2 The Chatham Islands County Council at its monthly meeting at Waitangi.
3 Waitangi racecourse: main grandstand and finishing post.
4 Children of Te Karakau School planting trees.
5 George Tuuta, public figure of the Chatham Islands, is the owner of the Te Pohue farm, shown at the top of this article.
6 ‘Bring and Buy’ on the Chatham Islands. The County Clerk, Mr Pat Prendeville, is the auctioneer.
has made it possible to have picture screenings each Saturday night in the fine Memorial Hall.
The family is strictly self-contained. There are no butcher shops, dairies or bakeries. The people live, literally, off the land, killing their own meat, baking their own bread and making their own butter. Stores are ordered from Lyttelton, and, with high shipping charges, the cost of living is high. The staple diet once was mutton and potatoes, but improved conditions have altered all that. New additions to the family's diet are fruit, sweets, saveloys and bacon.
With the improved conditions came big advances in housing. New homes are being built, and existing ones are being brought up-to-date. Diesel lighting plants have been installed in a number of houses, and in others, battery sets are in use, assisted by wind-chargers.
The dilapidated shack, so typical a few years ago, has now almost disappeared, giving way to modern homes of standard design. The Maori Affairs Department is assisting the islanders with loans and designs.

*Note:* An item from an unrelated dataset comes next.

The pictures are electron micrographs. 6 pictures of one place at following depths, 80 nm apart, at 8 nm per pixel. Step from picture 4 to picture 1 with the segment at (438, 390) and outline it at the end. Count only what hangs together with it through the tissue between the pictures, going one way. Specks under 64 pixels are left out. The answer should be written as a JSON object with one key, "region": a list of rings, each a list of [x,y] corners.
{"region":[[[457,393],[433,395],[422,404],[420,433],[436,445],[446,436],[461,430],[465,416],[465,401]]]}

The chief occupation of the residents is, of course, sheep-farming, with fishing a good second. Who has not heard of the famous Chatham Island blue cod? Mainland interests have two modern freezers in operation, and the industry is growing. Shipping is always a worry, both of fish and sheep. Normally the island ships about 2200 sheep, 2000 bales of wool, and about 500 tons of fish.
No rates are paid by the islanders, but a levy is imposed on all tonnage imported or exported, and produces about £5000 a year, which is largely used on the roads.
The islanders have been fortunate in the officials who have been appointed to the island's services. These people have almost without exception done much to improve the conditions.
There is one constable, but offences are largely against by-laws, and a new lock-up has not yet been occupied, except by occasional stores.
Medical attention is provided by a resident doctor appointed by the Canterbury Hospital Board, while the Sisters of Mary (a Catholic Order) staff a seven-bed hospital.
Shipping services have not improved much in recent years, mostly because of the unreliable conditions on the coast necessitating long delays, and long delays can become costly, but a flying-boat service, operating once a month during the summer months, has brought a luxury means of transport to the island.